Stated goal: Please lay out the material from the line containing "mask 'right lung lower lobe'" through the end of the material as a Markdown table with the columns Row and Line, skipping any blank lines.

Information shown:
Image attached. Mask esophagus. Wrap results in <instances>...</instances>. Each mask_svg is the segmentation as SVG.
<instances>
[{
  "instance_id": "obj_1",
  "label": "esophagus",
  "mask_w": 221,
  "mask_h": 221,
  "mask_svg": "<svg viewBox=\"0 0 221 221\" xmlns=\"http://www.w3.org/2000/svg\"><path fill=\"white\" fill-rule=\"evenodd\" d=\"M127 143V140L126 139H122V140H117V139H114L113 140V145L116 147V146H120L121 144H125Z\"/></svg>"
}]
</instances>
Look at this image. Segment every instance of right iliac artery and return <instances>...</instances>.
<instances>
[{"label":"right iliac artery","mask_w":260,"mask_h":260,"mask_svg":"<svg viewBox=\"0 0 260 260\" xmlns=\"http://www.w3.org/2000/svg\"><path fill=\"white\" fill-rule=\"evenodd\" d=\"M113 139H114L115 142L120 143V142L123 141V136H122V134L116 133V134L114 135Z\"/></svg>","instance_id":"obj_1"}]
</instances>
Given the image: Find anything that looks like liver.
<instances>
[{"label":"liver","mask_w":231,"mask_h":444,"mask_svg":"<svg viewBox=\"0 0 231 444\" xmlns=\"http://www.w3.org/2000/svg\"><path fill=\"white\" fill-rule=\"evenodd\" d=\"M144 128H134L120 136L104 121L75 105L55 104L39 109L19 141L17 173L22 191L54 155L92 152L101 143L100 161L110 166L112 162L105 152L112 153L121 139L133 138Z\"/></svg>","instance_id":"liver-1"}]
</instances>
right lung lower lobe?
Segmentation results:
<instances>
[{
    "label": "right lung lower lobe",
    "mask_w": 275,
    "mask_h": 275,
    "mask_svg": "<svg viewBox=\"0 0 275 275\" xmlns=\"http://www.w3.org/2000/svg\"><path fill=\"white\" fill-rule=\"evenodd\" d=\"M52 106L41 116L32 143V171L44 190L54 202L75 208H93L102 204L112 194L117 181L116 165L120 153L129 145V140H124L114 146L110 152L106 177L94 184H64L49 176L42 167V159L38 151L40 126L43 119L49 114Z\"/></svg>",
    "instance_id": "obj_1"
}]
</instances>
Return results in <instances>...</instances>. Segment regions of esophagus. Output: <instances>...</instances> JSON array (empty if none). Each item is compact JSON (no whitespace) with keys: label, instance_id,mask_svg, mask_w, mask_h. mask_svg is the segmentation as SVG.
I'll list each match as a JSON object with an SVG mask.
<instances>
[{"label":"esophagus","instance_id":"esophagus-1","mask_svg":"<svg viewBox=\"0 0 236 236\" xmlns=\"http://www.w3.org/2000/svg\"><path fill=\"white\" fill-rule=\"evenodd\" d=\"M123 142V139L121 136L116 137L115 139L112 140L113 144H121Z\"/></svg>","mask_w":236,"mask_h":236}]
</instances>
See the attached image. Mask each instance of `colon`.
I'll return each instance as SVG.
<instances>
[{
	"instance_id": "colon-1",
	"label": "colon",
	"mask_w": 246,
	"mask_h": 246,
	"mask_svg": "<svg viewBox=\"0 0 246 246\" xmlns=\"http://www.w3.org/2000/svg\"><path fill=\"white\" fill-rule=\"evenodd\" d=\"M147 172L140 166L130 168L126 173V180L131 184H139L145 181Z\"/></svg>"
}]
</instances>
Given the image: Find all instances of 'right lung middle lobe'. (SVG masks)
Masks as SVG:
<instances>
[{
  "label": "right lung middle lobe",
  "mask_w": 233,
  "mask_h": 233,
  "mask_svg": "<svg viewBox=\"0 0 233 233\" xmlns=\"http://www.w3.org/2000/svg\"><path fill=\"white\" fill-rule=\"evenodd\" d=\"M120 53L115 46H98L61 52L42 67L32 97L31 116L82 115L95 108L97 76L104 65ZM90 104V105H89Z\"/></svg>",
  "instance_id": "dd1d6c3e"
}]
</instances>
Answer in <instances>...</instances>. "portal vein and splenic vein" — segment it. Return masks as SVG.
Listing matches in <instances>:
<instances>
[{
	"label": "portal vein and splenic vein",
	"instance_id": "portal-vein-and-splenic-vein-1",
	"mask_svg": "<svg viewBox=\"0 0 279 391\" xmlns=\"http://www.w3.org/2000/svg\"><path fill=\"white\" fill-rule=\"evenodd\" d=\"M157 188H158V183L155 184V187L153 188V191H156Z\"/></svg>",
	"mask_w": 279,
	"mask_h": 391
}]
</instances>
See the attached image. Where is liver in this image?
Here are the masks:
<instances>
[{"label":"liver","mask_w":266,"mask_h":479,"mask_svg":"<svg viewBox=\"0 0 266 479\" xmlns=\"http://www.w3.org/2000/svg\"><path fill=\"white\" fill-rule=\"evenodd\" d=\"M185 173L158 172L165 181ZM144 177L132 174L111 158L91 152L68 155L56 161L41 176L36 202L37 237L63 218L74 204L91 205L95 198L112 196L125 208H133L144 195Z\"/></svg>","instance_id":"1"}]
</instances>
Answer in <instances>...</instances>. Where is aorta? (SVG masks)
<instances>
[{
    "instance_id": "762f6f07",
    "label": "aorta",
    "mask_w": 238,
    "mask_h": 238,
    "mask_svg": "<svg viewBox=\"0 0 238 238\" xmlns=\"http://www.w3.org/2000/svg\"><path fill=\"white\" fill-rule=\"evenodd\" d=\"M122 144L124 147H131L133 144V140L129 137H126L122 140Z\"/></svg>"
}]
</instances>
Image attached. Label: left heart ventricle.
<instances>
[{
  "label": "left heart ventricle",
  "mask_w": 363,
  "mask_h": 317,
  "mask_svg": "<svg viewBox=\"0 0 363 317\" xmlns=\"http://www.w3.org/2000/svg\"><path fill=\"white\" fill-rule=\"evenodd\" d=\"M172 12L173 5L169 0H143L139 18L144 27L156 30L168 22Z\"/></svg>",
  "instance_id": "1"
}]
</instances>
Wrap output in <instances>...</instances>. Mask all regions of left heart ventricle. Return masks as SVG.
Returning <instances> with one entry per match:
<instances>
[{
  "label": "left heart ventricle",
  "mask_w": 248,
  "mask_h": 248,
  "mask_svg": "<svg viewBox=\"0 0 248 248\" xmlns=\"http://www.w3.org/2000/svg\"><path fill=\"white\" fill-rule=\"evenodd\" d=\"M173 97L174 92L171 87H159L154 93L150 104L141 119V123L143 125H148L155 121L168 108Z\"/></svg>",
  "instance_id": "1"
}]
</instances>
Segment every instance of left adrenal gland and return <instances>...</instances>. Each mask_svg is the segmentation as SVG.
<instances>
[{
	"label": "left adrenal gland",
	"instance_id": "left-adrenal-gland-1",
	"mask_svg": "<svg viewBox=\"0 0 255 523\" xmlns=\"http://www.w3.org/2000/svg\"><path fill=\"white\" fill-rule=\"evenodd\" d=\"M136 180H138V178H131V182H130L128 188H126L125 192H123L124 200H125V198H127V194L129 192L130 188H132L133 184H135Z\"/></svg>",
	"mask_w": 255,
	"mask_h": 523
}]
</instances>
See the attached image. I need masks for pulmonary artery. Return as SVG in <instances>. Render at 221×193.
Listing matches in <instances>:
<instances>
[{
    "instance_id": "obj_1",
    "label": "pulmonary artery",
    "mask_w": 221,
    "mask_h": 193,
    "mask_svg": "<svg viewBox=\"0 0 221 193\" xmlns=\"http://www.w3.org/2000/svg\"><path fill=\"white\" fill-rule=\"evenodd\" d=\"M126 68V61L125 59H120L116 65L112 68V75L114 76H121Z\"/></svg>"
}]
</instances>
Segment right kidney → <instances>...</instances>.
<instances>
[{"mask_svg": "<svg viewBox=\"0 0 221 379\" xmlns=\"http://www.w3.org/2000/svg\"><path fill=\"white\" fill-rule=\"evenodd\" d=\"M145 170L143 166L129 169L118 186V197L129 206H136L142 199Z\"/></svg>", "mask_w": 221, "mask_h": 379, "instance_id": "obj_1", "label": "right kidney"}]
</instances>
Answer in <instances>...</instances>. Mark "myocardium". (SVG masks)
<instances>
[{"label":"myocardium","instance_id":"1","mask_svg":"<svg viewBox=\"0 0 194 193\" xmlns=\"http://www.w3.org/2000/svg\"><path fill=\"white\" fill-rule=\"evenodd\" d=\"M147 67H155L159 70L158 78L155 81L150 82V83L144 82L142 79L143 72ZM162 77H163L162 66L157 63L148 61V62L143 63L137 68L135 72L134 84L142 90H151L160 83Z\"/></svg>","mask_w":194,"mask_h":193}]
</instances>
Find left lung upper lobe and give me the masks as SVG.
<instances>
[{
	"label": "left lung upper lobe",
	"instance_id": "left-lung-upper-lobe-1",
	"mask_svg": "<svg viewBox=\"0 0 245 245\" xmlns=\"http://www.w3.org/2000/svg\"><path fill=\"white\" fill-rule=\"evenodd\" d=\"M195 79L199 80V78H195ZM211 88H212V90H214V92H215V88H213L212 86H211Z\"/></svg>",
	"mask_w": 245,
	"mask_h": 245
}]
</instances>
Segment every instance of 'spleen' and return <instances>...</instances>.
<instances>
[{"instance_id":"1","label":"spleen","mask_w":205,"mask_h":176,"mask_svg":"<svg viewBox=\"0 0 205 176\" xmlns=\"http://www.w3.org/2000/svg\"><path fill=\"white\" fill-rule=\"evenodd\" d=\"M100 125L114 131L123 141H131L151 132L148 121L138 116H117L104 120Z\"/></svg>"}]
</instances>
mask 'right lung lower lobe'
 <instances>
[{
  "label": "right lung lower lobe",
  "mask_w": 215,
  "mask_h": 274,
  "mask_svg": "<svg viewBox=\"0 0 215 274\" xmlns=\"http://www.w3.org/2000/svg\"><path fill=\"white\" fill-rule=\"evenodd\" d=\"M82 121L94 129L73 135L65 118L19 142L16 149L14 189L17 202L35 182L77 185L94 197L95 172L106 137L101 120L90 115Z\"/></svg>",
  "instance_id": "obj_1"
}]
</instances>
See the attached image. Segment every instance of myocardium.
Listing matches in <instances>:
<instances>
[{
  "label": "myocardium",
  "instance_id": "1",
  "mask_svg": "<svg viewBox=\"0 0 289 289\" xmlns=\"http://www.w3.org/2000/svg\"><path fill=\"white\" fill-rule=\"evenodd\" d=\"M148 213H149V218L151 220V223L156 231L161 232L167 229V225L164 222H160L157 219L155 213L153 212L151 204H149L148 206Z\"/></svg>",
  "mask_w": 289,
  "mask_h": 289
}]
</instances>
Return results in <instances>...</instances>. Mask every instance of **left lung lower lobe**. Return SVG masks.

Final result:
| Row | Line |
|---|---|
| 1 | mask 'right lung lower lobe' |
| 2 |  <instances> |
| 3 | [{ |
| 4 |   "label": "right lung lower lobe", |
| 5 |   "mask_w": 215, |
| 6 |   "mask_h": 274, |
| 7 |   "mask_svg": "<svg viewBox=\"0 0 215 274\" xmlns=\"http://www.w3.org/2000/svg\"><path fill=\"white\" fill-rule=\"evenodd\" d=\"M82 121L94 129L73 135L65 118L19 142L16 149L14 189L17 202L35 182L77 185L94 197L95 172L106 137L101 120L90 115Z\"/></svg>", |
| 8 |   "instance_id": "obj_1" |
| 9 | }] |
| 10 | </instances> |
| 11 | See the attached image. Segment every instance of myocardium. |
| 12 | Listing matches in <instances>: |
| 13 | <instances> |
| 14 | [{ |
| 15 |   "label": "myocardium", |
| 16 |   "instance_id": "1", |
| 17 |   "mask_svg": "<svg viewBox=\"0 0 289 289\" xmlns=\"http://www.w3.org/2000/svg\"><path fill=\"white\" fill-rule=\"evenodd\" d=\"M148 213H149V218L151 220V223L156 231L161 232L167 229V225L164 222H160L157 219L155 213L153 212L151 204H149L148 206Z\"/></svg>", |
| 18 |   "mask_w": 289, |
| 19 |   "mask_h": 289 |
| 20 | }] |
| 21 | </instances> |
| 22 | Return results in <instances>...</instances>. Mask every instance of **left lung lower lobe**. Return SVG masks. |